Based on the report, the Senate, therefore, called for the resignation of Lawal and his prosecution forthwith.
President Muhammadu Buhari has consequently directed the Attorney General of the Federation, Abubakar Malami, to investigate corruption allegations against top government officials.
However, some experts have said that morally, Lawal should have resigned pending the outcome of further investigation into the matter.
A human rights lawyer, Mr. Ebun Olu-Adegboruwa, said Buhari’s administration was not sincere about its fight against corruption, adding that the ideal thing was for the SGF to have resigned his appointment as an occupier of the government’s engine room.
He said, “The office of the SGF is the engine of the government, so if that room is stinking, so you can imagine what is oozing out from the government.
“The SGF awarded contracts to a company in which he had interest in the past. He has been circulating documents, saying that he had relinquished his shares in the company but he refused to tell us if the other shareholders are his children, relatives or known friends.
“And the fact that he had an interest in that company should have disqualified it from bidding for the contract let alone winning it. Then, it did not just win the contract; the company embezzled the money for the contract and refused to do the job.
“So there are two cases of breach of trust by the SGF; he awarded contracts to a company in which he had an interest and also awarded a contract to a company that did not do the job, thereby leaving the people there malnourished and abandoned.”
The National President of the Committee for the Defence of Human Rights, Malachy Ugwumadu, also described the situation as a big scandal for President Buhari’s government.

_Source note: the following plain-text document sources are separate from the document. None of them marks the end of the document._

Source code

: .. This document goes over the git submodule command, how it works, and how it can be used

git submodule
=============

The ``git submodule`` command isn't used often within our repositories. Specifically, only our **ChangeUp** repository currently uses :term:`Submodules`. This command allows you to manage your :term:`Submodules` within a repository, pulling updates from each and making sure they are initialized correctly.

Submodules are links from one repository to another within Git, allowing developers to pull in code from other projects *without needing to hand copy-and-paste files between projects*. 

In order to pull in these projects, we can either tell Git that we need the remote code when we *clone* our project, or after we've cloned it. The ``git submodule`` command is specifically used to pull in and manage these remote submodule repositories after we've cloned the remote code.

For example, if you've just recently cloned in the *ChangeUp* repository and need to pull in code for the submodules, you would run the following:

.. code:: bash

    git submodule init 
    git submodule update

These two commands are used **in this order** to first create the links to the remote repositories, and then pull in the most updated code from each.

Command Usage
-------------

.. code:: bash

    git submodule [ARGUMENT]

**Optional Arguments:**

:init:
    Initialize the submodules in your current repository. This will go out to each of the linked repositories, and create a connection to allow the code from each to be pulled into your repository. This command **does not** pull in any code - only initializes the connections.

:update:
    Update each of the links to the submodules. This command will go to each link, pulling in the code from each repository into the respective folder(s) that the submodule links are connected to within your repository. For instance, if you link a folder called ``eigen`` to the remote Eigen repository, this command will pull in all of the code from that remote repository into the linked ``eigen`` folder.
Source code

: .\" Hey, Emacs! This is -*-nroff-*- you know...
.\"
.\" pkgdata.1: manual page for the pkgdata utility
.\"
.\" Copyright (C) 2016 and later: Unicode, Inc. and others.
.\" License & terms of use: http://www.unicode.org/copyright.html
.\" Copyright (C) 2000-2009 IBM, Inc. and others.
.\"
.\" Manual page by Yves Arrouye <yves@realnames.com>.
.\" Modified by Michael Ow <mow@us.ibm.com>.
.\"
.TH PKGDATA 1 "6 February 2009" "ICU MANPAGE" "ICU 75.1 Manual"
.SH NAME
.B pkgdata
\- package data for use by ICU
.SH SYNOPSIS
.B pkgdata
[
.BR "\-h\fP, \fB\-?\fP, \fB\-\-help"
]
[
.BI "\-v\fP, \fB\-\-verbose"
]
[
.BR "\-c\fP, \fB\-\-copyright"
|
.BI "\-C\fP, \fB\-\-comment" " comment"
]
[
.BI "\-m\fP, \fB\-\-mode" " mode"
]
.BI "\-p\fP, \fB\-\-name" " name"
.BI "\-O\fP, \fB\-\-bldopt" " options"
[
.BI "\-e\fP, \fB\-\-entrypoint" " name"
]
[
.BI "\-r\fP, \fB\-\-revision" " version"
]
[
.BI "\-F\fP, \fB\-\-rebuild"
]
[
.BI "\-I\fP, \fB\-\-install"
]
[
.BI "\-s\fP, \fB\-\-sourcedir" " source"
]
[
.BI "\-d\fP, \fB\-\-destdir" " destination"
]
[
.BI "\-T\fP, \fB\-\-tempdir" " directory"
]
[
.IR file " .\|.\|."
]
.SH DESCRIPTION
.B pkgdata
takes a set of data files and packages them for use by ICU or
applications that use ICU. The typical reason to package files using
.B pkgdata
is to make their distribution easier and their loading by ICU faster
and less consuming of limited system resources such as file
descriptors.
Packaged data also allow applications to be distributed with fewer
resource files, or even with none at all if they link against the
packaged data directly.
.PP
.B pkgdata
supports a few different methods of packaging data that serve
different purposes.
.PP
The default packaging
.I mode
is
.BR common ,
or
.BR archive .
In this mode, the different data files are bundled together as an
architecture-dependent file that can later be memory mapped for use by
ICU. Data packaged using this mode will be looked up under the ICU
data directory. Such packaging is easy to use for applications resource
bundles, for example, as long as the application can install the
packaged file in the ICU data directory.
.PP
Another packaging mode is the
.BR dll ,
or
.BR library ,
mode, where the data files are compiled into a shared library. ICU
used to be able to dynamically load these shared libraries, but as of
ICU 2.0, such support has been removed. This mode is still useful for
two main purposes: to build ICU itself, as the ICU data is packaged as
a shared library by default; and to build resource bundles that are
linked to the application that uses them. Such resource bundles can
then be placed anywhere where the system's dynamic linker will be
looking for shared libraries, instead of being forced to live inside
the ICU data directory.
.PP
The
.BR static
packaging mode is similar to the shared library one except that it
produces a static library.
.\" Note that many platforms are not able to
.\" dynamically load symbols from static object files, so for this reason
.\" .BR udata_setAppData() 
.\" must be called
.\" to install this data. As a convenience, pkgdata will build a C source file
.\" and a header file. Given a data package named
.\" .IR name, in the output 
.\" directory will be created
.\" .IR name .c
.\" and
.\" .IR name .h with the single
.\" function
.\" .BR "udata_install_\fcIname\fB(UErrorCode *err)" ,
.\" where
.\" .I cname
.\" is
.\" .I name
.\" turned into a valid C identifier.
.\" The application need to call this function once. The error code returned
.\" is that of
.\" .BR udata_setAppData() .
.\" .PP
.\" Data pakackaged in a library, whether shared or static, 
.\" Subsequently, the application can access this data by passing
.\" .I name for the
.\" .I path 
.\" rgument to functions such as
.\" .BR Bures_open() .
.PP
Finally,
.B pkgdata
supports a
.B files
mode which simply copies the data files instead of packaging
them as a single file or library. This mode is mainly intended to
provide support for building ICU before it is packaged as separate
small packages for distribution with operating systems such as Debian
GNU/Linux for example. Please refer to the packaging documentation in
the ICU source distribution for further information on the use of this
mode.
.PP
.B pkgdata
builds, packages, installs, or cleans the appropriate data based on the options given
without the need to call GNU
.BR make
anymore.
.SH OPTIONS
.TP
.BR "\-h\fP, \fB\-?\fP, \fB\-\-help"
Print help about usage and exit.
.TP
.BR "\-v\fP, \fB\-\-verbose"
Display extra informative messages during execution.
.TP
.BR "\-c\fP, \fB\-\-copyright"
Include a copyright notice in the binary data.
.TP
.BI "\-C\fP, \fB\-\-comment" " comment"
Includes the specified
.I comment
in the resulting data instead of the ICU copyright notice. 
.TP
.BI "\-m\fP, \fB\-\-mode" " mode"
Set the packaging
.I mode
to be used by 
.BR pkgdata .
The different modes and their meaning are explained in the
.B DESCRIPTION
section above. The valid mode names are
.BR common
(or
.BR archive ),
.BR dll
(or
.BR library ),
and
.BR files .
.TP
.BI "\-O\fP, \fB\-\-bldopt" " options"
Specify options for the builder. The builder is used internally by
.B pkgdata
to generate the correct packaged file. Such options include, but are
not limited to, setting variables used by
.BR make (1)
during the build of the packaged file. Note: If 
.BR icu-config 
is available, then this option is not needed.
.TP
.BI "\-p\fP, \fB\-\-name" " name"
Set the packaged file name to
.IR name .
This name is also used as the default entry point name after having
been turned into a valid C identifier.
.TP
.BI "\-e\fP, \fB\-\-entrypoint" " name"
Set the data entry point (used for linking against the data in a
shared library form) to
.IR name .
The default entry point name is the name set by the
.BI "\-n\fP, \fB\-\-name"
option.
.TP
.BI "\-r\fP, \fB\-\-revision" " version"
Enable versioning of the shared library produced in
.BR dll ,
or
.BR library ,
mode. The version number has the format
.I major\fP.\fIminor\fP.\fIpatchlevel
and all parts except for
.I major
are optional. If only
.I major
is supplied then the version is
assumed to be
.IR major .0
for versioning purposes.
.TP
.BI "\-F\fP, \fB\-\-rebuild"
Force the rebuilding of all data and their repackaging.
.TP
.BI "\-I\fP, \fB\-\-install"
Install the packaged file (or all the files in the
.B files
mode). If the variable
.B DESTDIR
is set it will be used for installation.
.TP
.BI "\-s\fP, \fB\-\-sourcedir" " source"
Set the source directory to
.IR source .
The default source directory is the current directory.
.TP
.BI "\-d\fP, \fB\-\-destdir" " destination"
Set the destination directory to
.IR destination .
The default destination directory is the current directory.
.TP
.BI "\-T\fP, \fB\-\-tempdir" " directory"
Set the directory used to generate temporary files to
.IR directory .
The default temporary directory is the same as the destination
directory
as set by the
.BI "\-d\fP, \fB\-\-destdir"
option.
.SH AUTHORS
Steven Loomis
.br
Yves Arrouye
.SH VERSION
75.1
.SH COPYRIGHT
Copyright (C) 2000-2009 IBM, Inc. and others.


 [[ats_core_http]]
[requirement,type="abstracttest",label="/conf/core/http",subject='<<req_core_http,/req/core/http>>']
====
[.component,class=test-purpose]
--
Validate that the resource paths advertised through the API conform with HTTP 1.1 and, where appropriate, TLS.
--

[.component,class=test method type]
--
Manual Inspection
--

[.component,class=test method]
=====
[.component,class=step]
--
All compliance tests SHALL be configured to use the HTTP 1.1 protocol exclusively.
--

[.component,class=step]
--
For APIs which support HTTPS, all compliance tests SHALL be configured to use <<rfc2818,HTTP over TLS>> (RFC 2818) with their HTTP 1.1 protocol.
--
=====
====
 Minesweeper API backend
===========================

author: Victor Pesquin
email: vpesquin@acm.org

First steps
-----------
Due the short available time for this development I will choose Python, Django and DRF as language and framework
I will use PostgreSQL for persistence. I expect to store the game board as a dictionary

He said Lawal is innocent until proven guilty but that the allegations should put a moral burden on him to resign his appointment.
He said, “The questions raised border on the moral burden against the SGF. Whether rightly or wrongly, there have been allegations of such monumental corruption levelled against him, but under Section 36 (5) (of the constitution), the respect of innocence is in his favour, except if the President is too scandalised by this and urges him to step aside pending the conclusion of such investigation.
“But if Lawal is found guilty, there is no way the government will have an option other than to relieve him of his job. That way, you do damage control to restore the public confidence in the government that is fast waning. On the whole, it is bad enough and goes to the heart of the credibility that the present government parades, undermines its integrity quotient and puts a big question mark on its sincerity of purpose.
“The government must do more to save the country of the confusion that parades the political space, where people are now confused whether indeed the watchdogs have not suddenly become those to be watched.
“You cannot on the one hand be campaigning against corruption while accusing fingers are legitimately pointing in the direction of your agents.”
However, a lawyer, Mr. Tunde Esan, said the antecedents of the Senate do not evoke public confidence in its actions.
“The antecedent of the Senate also suggests that it is not sincere about the things it says. The lawmakers buy new cars every now and then and have never been seen to be on the side of the masses.
“So the question is: are the senators doing this because they care or because they want to tell Nigerians a high ranking official of Buhari, who claims to be fighting corruption, is also corrupt?”